The unpleasant consequences can vary, but they often include high-pitched screeches, the throwing of objects, the flailing of body parts, and some guttural growling.
When I attempted the blue shirt again, Daniel might have done some of those things. And I might have dropped the blue shirt on the spot, raced to the bathroom, pawed my way through a hamper-full of ripe laundry, and pulled a slightly damp, rather reeking red striped shirt from its bowels.
You can spare me the lecture. I know all about not accommodating toddler extortion and refusing to reward tantrums. I know all about giving small children choices in matters they can reasonably control, but maintaining enough parental power so as not to give them the impression that the world revolves around their every whim.
But I also know when to throw in the towel. Or shirt, as the case may be.
I once sat behind a couple on a plane who were traveling with their toddler, Tyler. Throughout the entire flight, I watched those two individuals expend every last drop of energy they had in a desperate attempt to figure out “what Tyler would like.” They hurried to meet his every demand quickly enough to avoid the tantrum the boy threatened to throw when met with even the slightest disappointment.
The Cheerios aren’t honey nut? Screech!
The blankie isn’t the Barney one? Whine!
The iPod wasn’t playing just the right song at just the right moment? Kick!
By the end of the flight, it was enough to make a normally mild-mannered mommish type want to suggest that perhaps “what Tyler would like” is a swift swat on the behind.
I don’t want to raise a Tyler.
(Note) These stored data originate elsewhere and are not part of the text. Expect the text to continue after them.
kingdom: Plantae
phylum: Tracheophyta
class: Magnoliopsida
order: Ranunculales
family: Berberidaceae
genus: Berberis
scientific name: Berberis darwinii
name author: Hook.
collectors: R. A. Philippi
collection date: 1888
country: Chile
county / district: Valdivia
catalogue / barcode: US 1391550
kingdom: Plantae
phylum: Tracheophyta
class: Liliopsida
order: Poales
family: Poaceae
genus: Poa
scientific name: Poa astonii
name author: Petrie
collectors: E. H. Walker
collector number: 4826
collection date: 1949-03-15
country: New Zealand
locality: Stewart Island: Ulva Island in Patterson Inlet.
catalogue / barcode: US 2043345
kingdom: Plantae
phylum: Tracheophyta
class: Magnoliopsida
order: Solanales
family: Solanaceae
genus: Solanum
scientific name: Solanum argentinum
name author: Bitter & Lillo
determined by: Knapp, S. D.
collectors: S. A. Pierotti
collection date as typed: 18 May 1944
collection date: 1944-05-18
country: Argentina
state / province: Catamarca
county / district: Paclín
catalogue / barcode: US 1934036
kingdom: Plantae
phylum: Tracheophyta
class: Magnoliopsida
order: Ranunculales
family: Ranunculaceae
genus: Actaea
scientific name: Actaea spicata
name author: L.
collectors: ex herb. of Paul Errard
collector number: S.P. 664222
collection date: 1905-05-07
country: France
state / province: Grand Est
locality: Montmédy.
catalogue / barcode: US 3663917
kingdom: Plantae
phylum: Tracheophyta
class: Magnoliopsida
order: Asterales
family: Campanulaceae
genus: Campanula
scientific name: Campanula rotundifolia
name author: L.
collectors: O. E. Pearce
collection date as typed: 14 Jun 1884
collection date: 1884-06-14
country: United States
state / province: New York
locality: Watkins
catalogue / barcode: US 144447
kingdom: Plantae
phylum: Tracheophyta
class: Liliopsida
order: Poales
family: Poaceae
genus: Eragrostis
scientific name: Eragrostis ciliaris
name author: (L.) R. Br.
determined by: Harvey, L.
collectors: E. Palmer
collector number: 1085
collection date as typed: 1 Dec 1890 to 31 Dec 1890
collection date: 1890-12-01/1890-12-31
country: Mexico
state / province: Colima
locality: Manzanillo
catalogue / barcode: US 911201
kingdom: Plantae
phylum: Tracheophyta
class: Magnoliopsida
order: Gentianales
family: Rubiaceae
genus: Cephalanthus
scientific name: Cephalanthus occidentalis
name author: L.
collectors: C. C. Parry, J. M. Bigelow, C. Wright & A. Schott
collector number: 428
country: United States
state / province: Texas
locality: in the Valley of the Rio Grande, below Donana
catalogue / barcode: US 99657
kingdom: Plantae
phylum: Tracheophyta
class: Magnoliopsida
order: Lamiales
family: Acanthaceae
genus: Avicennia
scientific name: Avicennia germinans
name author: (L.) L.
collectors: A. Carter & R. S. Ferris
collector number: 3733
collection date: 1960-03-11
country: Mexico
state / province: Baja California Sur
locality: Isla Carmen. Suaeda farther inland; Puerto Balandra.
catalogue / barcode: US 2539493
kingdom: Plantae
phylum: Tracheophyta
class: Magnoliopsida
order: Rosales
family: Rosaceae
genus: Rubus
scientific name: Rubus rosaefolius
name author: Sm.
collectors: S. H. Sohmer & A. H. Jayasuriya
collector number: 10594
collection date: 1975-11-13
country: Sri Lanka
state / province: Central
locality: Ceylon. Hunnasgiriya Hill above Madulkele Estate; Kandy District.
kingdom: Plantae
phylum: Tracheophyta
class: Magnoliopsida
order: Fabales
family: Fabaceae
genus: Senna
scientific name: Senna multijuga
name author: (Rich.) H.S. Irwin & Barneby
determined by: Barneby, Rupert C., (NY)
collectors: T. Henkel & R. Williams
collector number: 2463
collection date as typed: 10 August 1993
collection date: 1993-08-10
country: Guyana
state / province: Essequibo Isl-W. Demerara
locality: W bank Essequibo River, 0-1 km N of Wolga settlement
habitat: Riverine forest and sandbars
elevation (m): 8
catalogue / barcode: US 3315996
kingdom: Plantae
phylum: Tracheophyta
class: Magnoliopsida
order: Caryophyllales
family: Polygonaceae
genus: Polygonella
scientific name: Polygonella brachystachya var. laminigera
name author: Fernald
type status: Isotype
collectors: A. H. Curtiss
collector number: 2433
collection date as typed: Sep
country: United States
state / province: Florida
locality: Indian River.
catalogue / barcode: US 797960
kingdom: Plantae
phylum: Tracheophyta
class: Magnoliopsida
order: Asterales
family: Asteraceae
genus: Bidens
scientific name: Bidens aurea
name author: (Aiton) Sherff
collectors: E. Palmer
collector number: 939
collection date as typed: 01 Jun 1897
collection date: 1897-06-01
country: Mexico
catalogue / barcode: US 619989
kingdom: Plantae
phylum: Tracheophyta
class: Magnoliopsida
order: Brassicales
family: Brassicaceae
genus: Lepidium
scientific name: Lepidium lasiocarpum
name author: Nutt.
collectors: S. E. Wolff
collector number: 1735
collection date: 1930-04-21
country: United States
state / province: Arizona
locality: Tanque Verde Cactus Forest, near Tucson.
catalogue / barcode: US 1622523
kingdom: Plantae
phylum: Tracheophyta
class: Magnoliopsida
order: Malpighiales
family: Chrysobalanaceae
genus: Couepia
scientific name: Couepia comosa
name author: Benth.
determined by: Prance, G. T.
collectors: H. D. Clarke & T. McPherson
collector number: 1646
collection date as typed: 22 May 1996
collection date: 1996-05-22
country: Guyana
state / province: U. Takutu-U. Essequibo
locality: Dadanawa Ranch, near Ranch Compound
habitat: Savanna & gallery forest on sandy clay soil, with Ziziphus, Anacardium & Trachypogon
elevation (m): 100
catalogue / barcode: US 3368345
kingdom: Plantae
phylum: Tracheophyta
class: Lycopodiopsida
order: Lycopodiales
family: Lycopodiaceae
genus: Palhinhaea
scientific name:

But a good mom knows not only when to lay down the law but also when she’s licked. A good mom knows that we don’t make or break our children’s futures with every confrontation and decision. The kinds of grown ups our children will be is determined by a balance between the times we held our ground and the times we gave way. And about a thousand other things.
Mostly, children are shaped by love — how much we give them and how much we teach them to give. Sometimes love is a red striped shirt retrieved from the hamper. And sometimes it’s an insistence upon the blue one. I will never “do it all,” but if I manage to shower my kids with healthy doses of both kinds, I figure I’ll have done enough.